PCV and total solids measurements should always be assessed together. These values will be increased in a parallel manner in cases of dehydration, and will be decreased in a parallel manner in the case of hemorrhage. It is important to note that PCV and total solids may in fact be normal in cases of acute hemorrhage before fluid replacement. A normal PCV with decreased total solids indicates protein loss, but can also be found in the acute phase of hemorrhage when splenic contraction slows the decrease in PCV compared with total solids, or it may also be supportive of peritonitis, which causes increased vascular permeability and leakage of proteins [6].
Blood glucose levels can be measured with a cage‐side glucometer, with hypoglycemia (blood glucose < 60 mg/dl) often associated with sepsis. Hyperglycemia instead may be found in patients with diabetes, or transiently in cases of severe acute pancreatitis or severe stress.
Venous blood gas analysis provides insight into the pH and the metabolic side of an acid–base equation and may also include electrolyte status of the patient. Hypochloremic metabolic alkalosis is a common finding in animals with vomiting, due to pyloric or proximal duodenal obstruction [7]. Animals with severe hypoperfusion may instead show evidence of metabolic (lactic) acidosis.

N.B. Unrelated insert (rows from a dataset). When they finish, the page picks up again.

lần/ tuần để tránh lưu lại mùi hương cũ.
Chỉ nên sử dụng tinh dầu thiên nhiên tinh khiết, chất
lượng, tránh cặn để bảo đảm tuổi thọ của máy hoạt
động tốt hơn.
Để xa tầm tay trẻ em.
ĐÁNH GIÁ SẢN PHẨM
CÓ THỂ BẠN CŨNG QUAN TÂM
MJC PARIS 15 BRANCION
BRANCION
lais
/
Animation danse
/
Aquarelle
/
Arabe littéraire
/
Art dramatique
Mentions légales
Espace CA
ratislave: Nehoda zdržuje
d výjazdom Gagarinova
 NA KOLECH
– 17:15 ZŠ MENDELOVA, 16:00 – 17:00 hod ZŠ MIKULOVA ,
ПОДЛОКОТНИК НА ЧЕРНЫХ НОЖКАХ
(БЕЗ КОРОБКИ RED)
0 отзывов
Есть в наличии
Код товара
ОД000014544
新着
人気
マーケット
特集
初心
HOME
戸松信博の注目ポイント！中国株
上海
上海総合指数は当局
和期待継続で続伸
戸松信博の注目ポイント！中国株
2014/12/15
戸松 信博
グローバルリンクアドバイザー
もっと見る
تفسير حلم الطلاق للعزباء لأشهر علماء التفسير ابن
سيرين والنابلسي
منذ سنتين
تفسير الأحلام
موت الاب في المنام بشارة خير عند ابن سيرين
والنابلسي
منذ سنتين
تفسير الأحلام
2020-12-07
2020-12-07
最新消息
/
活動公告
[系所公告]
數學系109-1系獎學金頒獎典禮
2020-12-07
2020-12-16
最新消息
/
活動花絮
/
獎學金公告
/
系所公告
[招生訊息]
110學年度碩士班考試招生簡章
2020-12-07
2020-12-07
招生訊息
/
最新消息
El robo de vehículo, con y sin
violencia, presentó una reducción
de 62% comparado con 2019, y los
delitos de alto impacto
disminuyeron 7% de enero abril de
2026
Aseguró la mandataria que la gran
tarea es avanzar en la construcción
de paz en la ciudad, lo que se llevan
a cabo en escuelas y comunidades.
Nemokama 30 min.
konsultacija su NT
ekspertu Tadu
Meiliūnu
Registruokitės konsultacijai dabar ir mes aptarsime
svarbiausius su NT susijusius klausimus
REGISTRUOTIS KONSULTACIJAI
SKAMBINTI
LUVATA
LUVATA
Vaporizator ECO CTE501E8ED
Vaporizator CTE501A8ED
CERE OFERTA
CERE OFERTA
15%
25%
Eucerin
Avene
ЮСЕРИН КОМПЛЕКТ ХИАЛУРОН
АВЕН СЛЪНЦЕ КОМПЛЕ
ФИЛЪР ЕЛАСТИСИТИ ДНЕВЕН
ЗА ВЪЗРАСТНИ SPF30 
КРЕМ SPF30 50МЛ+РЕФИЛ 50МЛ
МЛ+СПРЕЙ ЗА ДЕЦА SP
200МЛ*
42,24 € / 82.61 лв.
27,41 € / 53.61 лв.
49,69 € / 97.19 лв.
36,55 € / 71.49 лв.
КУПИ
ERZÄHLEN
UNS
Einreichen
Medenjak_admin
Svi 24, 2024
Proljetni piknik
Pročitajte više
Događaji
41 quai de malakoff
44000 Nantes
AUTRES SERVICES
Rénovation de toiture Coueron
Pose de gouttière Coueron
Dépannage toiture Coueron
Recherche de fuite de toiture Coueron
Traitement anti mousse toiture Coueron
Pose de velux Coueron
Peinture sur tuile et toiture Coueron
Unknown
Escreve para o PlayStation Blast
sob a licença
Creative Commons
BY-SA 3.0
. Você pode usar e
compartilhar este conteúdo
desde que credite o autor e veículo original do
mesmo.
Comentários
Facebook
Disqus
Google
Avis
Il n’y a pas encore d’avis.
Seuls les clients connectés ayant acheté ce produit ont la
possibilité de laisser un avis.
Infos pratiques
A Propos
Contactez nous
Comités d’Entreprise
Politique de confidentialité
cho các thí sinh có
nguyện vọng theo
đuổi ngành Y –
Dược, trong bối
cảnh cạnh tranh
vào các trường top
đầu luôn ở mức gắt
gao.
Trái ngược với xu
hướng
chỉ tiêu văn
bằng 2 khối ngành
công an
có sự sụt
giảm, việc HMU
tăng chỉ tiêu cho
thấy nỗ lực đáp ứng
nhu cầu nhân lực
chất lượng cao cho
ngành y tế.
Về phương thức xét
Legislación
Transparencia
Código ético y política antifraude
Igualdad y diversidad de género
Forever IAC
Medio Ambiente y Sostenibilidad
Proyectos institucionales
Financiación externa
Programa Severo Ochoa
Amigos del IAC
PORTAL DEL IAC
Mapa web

Patients with urinary tract obstruction or rupture are often hyperkalemic, which is dangerous due to its effects on the heart. Bradyarrhythmias, characterized by a prolonged P–R interval, widening of the QRS complex, increased T‐wave amplitude, and loss of P waves, can eventually progress to atrial standstill and asystole if untreated. Aggressive medical treatment with intravenous fluids and calcium gluconate (20–60 mg/kg administered over 1–3 minutes with concurrent ECG monitoring) is indicated if ECG changes are significant. These patients should be monitored closely with ECG during and after treatment. Dextrose (0.5 g/kg) and regular insulin (0.1 iu/kg) may also be used to drive potassium intracellularly. Bicarbonate will result in a redistribution of potassium to the intracellular space and will also help manage metabolic acidosis. Bicarbonate therapy is generally reserved for patients with severe hyperkalemia coupled with life‐threatening metabolic acidosis (pH < 7.2).